Isla, where does all the love go, now? It is like an energy, a force that has no place to go, or does it? Is that part of the healing? By airing and showing the wounds and damage and loving each other's sorrowful heart's ....we heal ourselves?

It goes to you dear COPA. First rule is to love and accept ourselves, warts, failures, lost dreams, woulda, coulda, shoulda's. You have a wonderful boyfriend of 5 years who wants to help your son. You have had a great career. Turn the worried energy about your son into your boyfriend, your life. Go on a vacation, get a massage, live life before it's too late.

You said you feel like a failure as a sister, daughter and now a Mother. I think everyone of us has failed in some aspect of those titles. My sister got mad at me and didn't talk to me for 7 years. I regret not spending more time with my Mom before she died when I was 24. She had 6 weeks to live when diagnosed with breast cancer. I was pregnant and due in a month with second son- was dealing with first son(Difficult Child), his issues, was stressed and worried. I failed in not spending time with my grandmother who raised me before she died. I was busy raising my family and lived one state over from her and made excuses to not go see her. I felt I failed with Difficult Child at some point looking back on decisions I made with him. I made the decisions at that time that I thought was best for him and the rest of my family. Right or wrong, decisions were made. I woke up one day and said no more am I going to beat myself up over all these things. I let go of the guilt. Until you are ready to do so- you won't be able to move forward with your life.

I had a horrific childhood, sister and I placed in an orphanage, lot of damage done to us in many ways. But I was so blessed to have grandparents who wanted us, raised us, gave up their golden years to give us a better life. Because of the bad childhood I was given a gift later in life to have a good life. I am so blessed. That is what I focus on.

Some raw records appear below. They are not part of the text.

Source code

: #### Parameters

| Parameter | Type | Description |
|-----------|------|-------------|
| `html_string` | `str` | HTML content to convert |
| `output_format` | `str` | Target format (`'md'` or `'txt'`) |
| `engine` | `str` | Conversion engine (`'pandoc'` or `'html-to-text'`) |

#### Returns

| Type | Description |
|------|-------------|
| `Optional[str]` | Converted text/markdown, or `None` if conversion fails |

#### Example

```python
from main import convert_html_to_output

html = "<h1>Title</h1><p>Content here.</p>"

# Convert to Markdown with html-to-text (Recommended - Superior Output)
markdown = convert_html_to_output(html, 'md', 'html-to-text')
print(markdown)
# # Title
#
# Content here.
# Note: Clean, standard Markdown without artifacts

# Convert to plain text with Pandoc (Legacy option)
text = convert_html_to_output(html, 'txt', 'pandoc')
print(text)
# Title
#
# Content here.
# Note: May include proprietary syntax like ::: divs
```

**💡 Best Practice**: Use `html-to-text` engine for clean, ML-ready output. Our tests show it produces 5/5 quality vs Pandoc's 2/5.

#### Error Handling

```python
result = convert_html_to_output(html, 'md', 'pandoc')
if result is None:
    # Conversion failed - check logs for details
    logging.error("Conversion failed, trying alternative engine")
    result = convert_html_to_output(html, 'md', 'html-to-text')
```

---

I focus on the positives in my life. I have my health, good job, husband that adores me, two other children that have made good lives for themselves and we have a good relationship. I have 3 healthy grand-babies that I adore.

I too was trapped with the what if for my Difficult Child. I have dedicated years to trying to make up for mistakes and giving him one more chance, losing sleep on ideas, what if I try this or that. Quite frankly it's exhausting. I woke up one day and said OMG, I am so miserable, losing sleep, sick with worry and stress and son has not a care in the world that he is making the bad decisions he does. Being homeless, doing drugs, landing in jail for various reasons.

THEY DON'T LOSE SLEEP OVER WHAT THEY DO TO US. I learned to let go- not let my life revolve around his.

YOU have to let this go- enjoy life while you can. Wouldn't it be sad 10,20 years from now and looking back at your life you find yourself at the same point you are today? Think about that.